▶ _Set of tasks_:
(a) Reproduce the passage of the blackberry essay that starts at "I’ve actually been" and ends at "the almost-five-mile walk.".
(b) List every kind of plant or tree that the blackberry essay mentions by name.

▶ _Document section_:
I picked blackberries today.
I’ve actually been picking a few almost every day, at least on the mornings when I walk around the lake. There are at least three different places where I can count on finding a handful, and sometimes (like when I’ve left camp without remembering to eat breakfast first) they’re the only thing that sustains me on the almost-five-mile walk.
Blackberry bushes often grow up on land that has recently been cut over, allowing the sun in. Actually, the first thing to spring up among the leftover slash from a timber harvest is usually wild raspberries. My mother was a genius at finding wild raspberry patches, and the fastest and most tireless picker. For several years there was a patch along the camp road that we considered our own, where we picked gallons of raspberries, which my mother turned into jam and pies.
After a few years, the raspberries gave way to blackberry bushes, which then gave way to poplars and striped maples and other fast-growing trees, and eventually the forest grew back. No raspberries have grown there for more than 40 years, but when I pass that spot on the road, I still think of it as the raspberry patch.

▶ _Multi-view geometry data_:

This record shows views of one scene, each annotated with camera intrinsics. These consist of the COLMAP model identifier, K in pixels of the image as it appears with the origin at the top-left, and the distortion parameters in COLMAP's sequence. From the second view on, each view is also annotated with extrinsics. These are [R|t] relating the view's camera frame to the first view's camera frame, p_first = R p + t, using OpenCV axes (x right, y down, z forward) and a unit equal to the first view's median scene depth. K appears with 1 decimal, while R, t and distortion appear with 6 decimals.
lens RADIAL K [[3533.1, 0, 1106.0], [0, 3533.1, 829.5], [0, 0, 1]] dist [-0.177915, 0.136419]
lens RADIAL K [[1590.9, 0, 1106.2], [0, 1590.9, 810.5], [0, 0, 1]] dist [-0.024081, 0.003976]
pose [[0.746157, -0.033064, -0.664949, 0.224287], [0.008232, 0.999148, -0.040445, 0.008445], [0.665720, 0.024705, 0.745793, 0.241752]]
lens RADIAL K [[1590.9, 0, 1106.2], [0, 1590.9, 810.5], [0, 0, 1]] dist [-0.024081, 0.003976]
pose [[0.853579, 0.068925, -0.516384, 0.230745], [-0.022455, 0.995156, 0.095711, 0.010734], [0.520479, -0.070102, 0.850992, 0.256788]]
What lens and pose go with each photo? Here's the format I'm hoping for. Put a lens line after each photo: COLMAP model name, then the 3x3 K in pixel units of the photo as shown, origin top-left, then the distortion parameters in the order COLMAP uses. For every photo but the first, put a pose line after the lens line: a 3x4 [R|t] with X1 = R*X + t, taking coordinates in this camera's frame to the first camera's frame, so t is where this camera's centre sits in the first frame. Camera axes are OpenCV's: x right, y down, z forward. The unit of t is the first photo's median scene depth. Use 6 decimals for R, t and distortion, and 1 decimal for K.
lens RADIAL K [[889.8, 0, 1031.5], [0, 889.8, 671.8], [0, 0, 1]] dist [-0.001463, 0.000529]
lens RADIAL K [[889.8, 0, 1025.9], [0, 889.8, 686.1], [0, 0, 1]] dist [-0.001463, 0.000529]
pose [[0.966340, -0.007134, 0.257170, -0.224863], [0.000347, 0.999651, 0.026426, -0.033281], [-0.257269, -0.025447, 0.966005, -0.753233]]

▶ _Answers by item_:
(a)
I’ve actually been picking a few almost every day, at least on the mornings when I walk around the lake. There are at least three different places where I can count on finding a handful, and sometimes (like when I’ve left camp without remembering to eat breakfast first) they’re the only thing that sustains me on the almost-five-mile walk.

(b) Blackberry bushes, wild raspberries, poplars, striped maples